Page extract:
I made a system where people can submit spiders and download updated spiders_vbulletin.xml files for their forum. After you submit a spider I must approve it for it to be included in the list.

Hope this helps everyone.

http://spiderlist.codeforgers.com

thank you great work mate :D

Lynne
Fri 14th Mar '08, 5:20pm
I installed your list of spiders about a week or so ago and now I see all sorts of the things that I had never heard about before! "Long, thin, slimy ones; Short, fat, juicy ones, Itsy, bitsy, fuzzy wuzzy spiders." Ok, ok, that is supposed to be regarding worms, but I thought it was appropriate here. :)

Dream
Sat 15th Mar '08, 6:00pm
Great to hear that :)

Boofo
Tue 18th Mar '08, 1:15am
Another one:



Mozilla/4.0 (compatible; MSIE 6.0; Windows NT 5.0; Google Wireless Transcoder;)

Dream
Tue 18th Mar '08, 2:18am
Thanks, added.

Boofo
Thu 20th Mar '08, 10:17am
This just came in as a guest:


194.90.190.48
omgilibot/0.3 +http://www.omgili.com/Crawler.html

Dream
Thu 20th Mar '08, 7:56pm
Thanks, that bot was in the list, I just updated the Ident.

Boofo
Thu 20th Mar '08, 11:21pm
I thought it was already in there but it came in as a guest so I thought I should report it.

Dream
Fri 21st Mar '08, 3:39am
I changed the Ident from http://www.omgili.com/Crawler.html to omgilibot, tell me if it still doesn't work.

Boofo
Fri 21st Mar '08, 5:09am
Will do.

Here is another one:



64.13.138.6 (http://www.fathers-rights-forums.com/forums/online.php?do=resolveip&ipaddress=64.13.138.6)
Mozilla/5.0 (compatible; ScoutJet; +http://www.scoutjet.com/)

Dream
Fri 21st Mar '08, 7:20am
Thanks, added.

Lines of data
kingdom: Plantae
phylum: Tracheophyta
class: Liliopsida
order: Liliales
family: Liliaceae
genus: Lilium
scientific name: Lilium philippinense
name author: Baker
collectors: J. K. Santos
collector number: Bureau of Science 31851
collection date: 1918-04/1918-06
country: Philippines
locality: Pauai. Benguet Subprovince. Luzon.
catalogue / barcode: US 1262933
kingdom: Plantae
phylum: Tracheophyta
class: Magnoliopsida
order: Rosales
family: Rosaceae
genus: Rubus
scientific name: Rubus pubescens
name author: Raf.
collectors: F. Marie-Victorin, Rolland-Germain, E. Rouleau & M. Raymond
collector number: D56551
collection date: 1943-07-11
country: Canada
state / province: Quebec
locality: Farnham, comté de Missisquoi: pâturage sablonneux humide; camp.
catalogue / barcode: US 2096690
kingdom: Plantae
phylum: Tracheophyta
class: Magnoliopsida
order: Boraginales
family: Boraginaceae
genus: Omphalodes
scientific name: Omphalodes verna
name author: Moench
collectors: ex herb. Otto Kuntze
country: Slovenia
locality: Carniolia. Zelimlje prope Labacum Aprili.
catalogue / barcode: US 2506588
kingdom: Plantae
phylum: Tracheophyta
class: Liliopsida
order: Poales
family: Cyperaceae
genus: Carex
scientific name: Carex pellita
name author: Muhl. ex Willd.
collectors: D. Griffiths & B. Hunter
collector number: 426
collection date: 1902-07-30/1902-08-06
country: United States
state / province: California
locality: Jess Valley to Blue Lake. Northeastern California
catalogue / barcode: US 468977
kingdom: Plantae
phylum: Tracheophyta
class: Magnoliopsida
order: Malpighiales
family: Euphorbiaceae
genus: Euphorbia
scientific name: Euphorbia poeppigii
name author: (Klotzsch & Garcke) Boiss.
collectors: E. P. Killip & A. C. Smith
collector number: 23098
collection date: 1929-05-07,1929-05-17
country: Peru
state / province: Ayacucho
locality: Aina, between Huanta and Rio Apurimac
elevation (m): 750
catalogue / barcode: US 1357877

Problem to work on:
Write out the part of the spider list thread that begins at the words "Hope this helps" and stops after "hear that :)". You won't need the listing for any of this.

Solution to this task:
Hope this helps everyone.

http://spiderlist.codeforgers.com

thank you great work mate :D

Lynne
Fri 14th Mar '08, 5:20pm
I installed your list of spiders about a week or so ago and now I see all sorts of the things that I had never heard about before! "Long, thin, slimy ones; Short, fat, juicy ones, Itsy, bitsy, fuzzy wuzzy spiders." Ok, ok, that is supposed to be regarding worms, but I thought it was appropriate here. :)

Dream
Sat 15th Mar '08, 6:00pm
Great to hear that :)